“I have spent the past decade trying to understand the mystery of how children learn so much from so little, so quickly,” says Laura Schulz, introducing her 2015 TED Talk.
As Schulz, an MIT professor of cognitive science who leads the Early Childhood Cognition Lab (ECCL), demonstrates in one study, babies are adept at drawing accurate inferences—making rich generalizations from small samples of data. But in order to make inferences in scientific studies, developmental psychologists could sometimes benefit from the opposite. “Babies learn from sparse data but we could learn a lot more about babies if we had access to big data,” as she puts it. In 2016, the ECCL rolled out an updated version of “Lookit” (a beta version was tested in 2014), an online research laboratory conceived and implemented by ECCL graduate student Kim Scott, that makes this kind of data collection possible.
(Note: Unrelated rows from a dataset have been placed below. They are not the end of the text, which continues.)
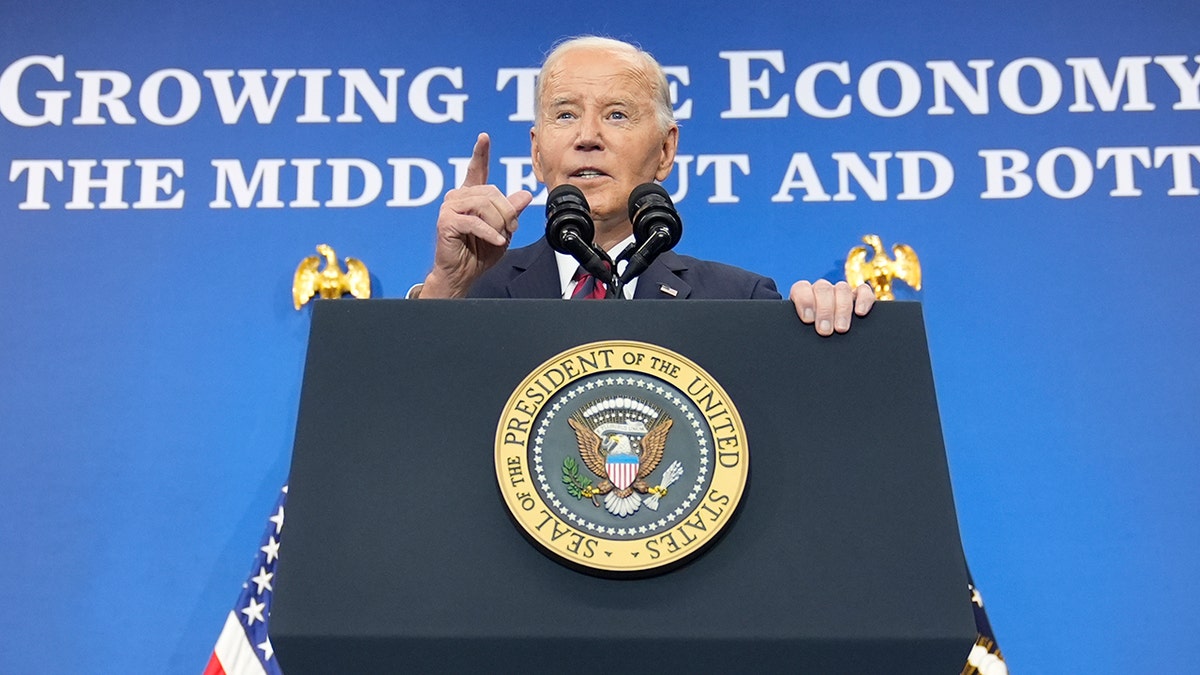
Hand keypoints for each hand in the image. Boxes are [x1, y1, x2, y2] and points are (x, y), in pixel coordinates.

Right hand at [420, 133, 533, 297]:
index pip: (476, 169)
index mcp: (471, 196)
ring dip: (499, 223)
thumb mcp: (503, 230)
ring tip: (500, 237)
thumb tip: (525, 194)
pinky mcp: (446, 221)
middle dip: (506, 213)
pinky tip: (497, 241)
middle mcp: (458, 197)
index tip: (484, 137)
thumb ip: (512, 211)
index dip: (480, 153)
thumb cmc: (479, 252)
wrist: (462, 274)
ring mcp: (449, 207)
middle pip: (492, 192)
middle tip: (510, 230)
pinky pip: (476, 222)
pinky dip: (490, 233)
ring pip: (485, 205)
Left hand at [789, 279, 874, 335]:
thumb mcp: (798, 334)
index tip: (808, 319)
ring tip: (841, 329)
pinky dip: (864, 299)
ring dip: (842, 308)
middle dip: (824, 310)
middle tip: (824, 330)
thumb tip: (786, 339)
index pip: (801, 288)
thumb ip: (796, 330)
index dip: (805, 301)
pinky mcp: (858, 298)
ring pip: (842, 288)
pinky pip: (863, 291)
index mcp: (803, 296)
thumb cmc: (807, 340)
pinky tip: (860, 312)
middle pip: (823, 289)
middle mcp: (821, 292)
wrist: (827, 347)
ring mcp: (840, 293)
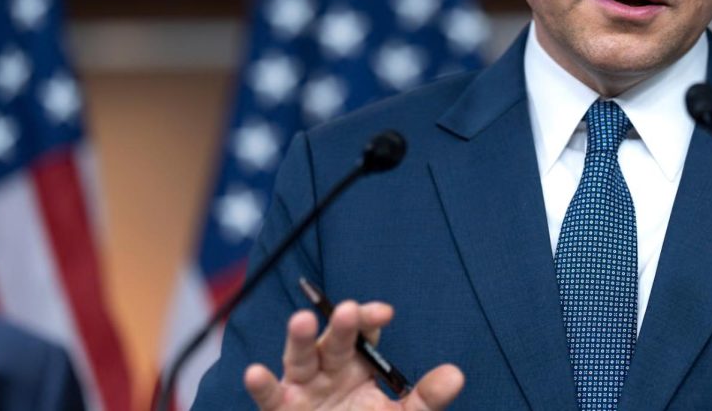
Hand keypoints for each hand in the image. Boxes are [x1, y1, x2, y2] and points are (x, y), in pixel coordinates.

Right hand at [243, 300, 463, 409]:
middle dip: (341, 325)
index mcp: (358, 363)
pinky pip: (270, 396)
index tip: (384, 312)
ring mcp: (303, 388)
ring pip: (299, 357)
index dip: (370, 318)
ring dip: (300, 339)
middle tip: (348, 311)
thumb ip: (426, 399)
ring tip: (302, 321)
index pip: (365, 331)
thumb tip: (456, 375)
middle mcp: (329, 368)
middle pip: (334, 340)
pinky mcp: (282, 410)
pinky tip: (256, 372)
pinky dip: (262, 385)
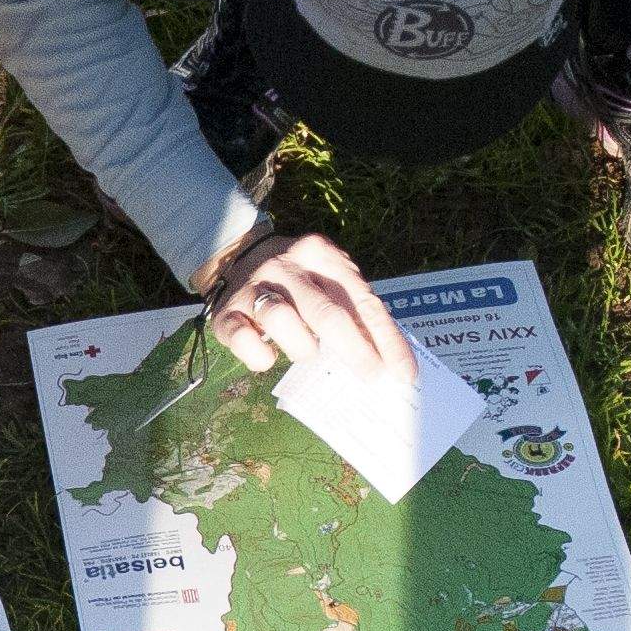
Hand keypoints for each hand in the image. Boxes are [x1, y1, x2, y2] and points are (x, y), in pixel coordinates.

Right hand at [199, 228, 408, 383]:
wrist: (237, 256)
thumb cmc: (299, 280)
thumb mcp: (329, 279)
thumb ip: (353, 309)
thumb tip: (386, 360)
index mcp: (321, 254)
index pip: (362, 301)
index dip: (386, 340)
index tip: (404, 372)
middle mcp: (286, 266)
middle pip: (325, 312)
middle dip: (354, 350)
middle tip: (370, 376)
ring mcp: (253, 288)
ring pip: (283, 321)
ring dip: (303, 348)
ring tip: (307, 352)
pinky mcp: (226, 313)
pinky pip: (245, 342)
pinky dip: (261, 358)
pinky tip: (270, 357)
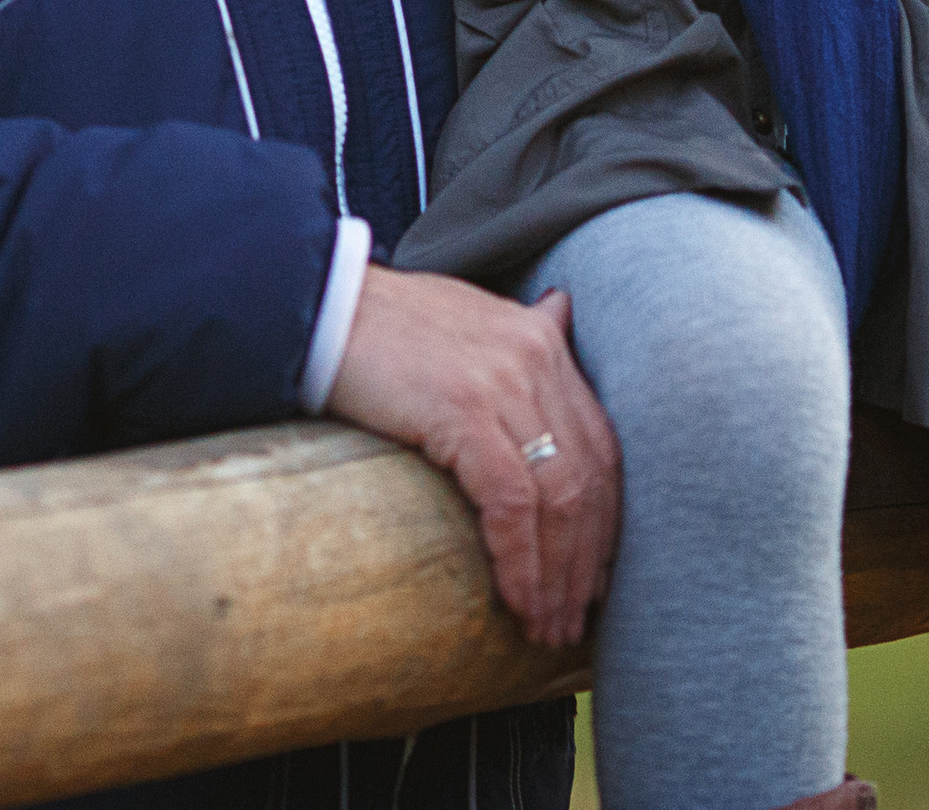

In the pilot study currently hosted on the site, a baby watches a pair of videos in which something normal—a ball rolls off the table—is shown side by side with something strange—the ball falls up. Reactions, such as where babies focus their attention, are recorded by researchers via webcam and can give insight into what a baby intuits about physics. Parents from all over the world can participate from the convenience of their own homes, dramatically widening the ECCL’s demographics.
“Lookit addresses the participant bottleneck in developmental research,” says Schulz. “It’s hard to get data sufficient to look for individual differences or test the predictions of quantitative models. Lookit has the potential to expand both the people we can reach and the questions we can ask.”